Task description: Up to and including the line that contains "nning approval", reproduce every line exactly, beginning with the first line below.

Stored data entries

=======

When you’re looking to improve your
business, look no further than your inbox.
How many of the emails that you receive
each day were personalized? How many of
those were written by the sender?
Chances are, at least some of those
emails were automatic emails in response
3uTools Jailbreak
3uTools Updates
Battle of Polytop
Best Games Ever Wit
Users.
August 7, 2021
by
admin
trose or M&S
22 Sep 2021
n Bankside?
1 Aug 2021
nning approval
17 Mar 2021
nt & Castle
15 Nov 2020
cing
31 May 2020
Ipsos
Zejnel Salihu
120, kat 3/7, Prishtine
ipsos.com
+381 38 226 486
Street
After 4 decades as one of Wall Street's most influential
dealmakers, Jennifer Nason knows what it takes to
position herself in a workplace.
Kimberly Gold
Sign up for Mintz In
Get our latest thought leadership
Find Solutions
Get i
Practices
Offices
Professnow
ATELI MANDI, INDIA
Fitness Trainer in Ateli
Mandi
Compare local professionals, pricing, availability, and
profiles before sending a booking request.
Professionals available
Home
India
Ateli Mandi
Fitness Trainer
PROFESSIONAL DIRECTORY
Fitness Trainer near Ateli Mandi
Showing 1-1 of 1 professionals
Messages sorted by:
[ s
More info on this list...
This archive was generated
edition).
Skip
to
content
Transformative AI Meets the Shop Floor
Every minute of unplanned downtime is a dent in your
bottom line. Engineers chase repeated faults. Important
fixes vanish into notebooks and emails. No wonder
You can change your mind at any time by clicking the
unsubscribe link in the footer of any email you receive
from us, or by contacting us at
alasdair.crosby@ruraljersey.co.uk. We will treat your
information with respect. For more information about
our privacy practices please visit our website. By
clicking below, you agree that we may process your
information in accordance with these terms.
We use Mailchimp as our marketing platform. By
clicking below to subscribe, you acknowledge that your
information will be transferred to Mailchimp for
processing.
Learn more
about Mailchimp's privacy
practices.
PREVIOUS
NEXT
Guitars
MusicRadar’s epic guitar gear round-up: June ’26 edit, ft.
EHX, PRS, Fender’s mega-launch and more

=======

Exercise answer:
When you’re looking to improve your
business, look no further than your inbox.
How many of the emails that you receive
each day were personalized? How many of
those were written by the sender?
Chances are, at least some of those
emails were automatic emails in response
3uTools Jailbreak
3uTools Updates
Battle of Polytop
Best Games Ever Wit
Users.
August 7, 2021
by
admin
trose or M&S
22 Sep 2021
n Bankside?
1 Aug 2021
nning approval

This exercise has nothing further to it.